Operationally Equipped Building
- 24/7 reception,
- elevator, security, reliable utilities,
- clear rental management policies.
In buildings without operational infrastructure, chaos costs quickly eat into margins.
Investor Calculates Net, Not Marketing
If short-term:
- generates minimum 6–7% net after costs,
- has confirmed occupancy from building history,
— then it may make sense. If ROI is based on "potential" and sales presentations, it's not a strategy, just an assumption.
When Long-Term Rentals WIN Without Question
Long-term rentals in Sihanoukville very often win in three situations.
Apartment Purchased Strictly for ROI
If your goals are:
- stable cash flow,
- minimal operations,
- predictability,
then long-term is the default model.
Business Tenant Profile
Expats, contractors, management staff:
- pay on time,
- stay 12–24 months,
- use the property less intensively than short-term guests.
This translates to lower maintenance and fewer vacancies.
Remote Investor
If you're not on location:
- don't want to manage a team,
- don't want to react to emergencies weekly,
then long-term allows you to control returns without being a hotel operator.
Hybrid Model: The Strategy Experienced Investors Choose
More and more investors in Sihanoukville use a mixed model, especially in the first 2–3 years.
How It Works in Practice
- 6–9 months long-term (base cash flow),
- 3–6 months short-term during peak demand periods.
Why It Works
- limits vacancy risk,
- allows testing real market rates,
- doesn't tie ROI to a single scenario.
This is a model that better withstands market volatility, especially in port and project-driven cities like Sihanoukville.
Risks Investors Don't Calculate in Excel
Regulatory Risk
Short-term rental rules can change at the level of:
- building,
- property manager,
- local regulations.
Long-term is significantly more resistant to administrative changes.
Competition Risk
In short-term:
- new building nearby = pricing pressure,
- new promotions = occupancy drop.
In long-term:
- tenant doesn't change properties monthly,
- competition works more slowly.
Energy Cost Risk
Electricity and air conditioning in Cambodia is a real cost:
- Short-term: +30–40% annual consumption,
- Long-term: stable level.
Sihanoukville vs Other Markets
Unlike:
- Phuket,
- Bali,
- Koh Samui,
Sihanoukville:
- doesn't rely on mass tourism,
- has a stronger business component,
- rewards stability, not aggressive pricing.

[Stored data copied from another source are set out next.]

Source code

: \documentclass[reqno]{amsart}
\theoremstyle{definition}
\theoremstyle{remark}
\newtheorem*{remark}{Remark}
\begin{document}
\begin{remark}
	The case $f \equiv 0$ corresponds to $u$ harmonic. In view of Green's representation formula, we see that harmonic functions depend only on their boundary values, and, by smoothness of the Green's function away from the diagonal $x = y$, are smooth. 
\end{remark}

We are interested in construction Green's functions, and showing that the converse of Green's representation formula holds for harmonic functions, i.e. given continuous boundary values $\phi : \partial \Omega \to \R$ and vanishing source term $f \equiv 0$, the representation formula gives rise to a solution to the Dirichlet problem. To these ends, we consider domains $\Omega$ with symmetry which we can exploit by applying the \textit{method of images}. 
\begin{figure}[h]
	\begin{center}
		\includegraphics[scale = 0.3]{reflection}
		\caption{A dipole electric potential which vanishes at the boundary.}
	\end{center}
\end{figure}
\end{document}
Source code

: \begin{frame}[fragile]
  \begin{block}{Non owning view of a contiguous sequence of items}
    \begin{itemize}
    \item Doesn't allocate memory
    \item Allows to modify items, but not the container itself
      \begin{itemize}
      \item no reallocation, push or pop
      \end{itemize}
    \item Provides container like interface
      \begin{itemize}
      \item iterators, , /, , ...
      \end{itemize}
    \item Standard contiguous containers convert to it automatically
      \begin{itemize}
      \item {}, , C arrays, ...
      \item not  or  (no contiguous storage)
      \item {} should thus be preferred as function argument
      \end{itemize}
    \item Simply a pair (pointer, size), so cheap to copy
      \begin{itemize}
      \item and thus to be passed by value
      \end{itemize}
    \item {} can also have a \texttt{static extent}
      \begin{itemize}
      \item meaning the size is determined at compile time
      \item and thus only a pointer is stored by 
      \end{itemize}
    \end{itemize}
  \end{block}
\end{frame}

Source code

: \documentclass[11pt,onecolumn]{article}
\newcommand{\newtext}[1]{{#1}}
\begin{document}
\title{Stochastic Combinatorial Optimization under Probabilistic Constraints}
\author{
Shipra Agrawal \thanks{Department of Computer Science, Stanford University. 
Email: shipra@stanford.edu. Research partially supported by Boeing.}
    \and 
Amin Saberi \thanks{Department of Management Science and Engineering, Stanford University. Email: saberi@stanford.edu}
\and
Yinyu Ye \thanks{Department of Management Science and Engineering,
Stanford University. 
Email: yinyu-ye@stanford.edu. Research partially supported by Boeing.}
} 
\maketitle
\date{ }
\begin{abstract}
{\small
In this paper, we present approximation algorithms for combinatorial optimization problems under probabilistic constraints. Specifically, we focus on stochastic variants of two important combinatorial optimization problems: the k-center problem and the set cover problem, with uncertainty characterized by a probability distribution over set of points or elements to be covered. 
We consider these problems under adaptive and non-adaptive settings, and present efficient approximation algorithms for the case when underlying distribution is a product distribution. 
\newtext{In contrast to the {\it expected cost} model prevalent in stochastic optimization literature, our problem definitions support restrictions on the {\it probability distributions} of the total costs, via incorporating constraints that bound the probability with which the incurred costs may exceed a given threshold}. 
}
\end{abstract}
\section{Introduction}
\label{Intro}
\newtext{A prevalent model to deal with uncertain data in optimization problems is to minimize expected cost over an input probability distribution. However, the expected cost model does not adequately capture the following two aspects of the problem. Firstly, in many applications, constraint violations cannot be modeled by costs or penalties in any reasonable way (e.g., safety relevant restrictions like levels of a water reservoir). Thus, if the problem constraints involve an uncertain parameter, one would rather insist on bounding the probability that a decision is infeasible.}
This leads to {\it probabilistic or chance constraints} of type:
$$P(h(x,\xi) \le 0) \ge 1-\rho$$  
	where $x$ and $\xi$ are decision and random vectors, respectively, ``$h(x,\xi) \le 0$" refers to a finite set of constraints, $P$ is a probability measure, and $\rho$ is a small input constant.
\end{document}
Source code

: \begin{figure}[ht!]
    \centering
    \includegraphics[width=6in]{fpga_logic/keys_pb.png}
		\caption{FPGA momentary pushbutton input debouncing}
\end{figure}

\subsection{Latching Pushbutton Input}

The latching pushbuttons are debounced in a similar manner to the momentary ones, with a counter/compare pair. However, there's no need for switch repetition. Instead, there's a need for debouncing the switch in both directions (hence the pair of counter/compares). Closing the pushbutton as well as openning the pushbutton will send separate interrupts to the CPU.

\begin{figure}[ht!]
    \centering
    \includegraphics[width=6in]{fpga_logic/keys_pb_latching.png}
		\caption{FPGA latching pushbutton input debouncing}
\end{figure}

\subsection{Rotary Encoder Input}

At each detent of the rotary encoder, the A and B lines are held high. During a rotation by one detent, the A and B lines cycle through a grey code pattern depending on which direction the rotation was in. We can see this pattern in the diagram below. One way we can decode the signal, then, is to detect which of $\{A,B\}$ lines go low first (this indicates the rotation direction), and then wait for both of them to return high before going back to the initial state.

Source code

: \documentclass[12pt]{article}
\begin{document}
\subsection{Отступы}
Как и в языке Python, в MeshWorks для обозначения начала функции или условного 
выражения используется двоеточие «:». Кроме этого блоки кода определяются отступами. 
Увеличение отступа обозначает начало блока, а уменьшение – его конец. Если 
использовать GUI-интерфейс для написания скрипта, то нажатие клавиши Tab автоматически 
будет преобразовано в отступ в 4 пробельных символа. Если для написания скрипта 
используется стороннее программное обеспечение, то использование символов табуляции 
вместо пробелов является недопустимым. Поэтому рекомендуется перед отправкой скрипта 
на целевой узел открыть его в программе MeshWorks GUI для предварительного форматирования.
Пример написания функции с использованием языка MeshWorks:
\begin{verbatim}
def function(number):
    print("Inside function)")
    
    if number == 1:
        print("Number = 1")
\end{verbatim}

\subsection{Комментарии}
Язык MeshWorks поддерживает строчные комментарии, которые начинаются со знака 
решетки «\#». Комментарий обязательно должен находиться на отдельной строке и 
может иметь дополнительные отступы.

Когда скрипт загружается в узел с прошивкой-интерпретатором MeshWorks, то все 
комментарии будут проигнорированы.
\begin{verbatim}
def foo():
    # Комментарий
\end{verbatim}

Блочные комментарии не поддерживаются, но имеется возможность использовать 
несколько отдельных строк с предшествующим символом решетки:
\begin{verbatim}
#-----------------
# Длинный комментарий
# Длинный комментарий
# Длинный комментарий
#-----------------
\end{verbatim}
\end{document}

That's why strategies copied from resort markets often fail.
Final Comparison – Math, Not Emotions
Short-Term (Realistic)
- Net ROI: ~5–6%
- Work: high
- Risk: medium–high
Long-Term
- Net ROI: ~7–9%
- Work: low
- Risk: low–medium
Hybrid Model
- Net ROI: ~6.5–8%
- Work: medium
- Flexibility: high
Most Common Investor Mistake
Choosing a rental model before choosing the property, not the other way around.
The correct sequence always looks like this:
- Location,
- Building,
- Demand profile,
- Only then rental model.
3 Facts You Must Know (Part 2)
- Sihanoukville rewards stability, not aggression
- Long-term often wins on net returns, despite lower headline rates
- The best investments look "boring" on paper
Final Investor Checklist
- Is ROI calculated after all costs?
- Does the building actually support the chosen model?
- Do I have a Plan B if the short-term market slows?
- Does the model fit my management style?
- Does the return hold up without price appreciation?
If you don't have answers to any of these questions — this isn't a strategy, it's hope.
Summary
In Sihanoukville, better returns come not from the rental model itself, but from matching the model to market realities. Short-term rentals can be profitable, but only under specific conditions. Long-term rentals more often win with clean, repeatable profitability.
An investor who understands this doesn't chase promises — they count cash.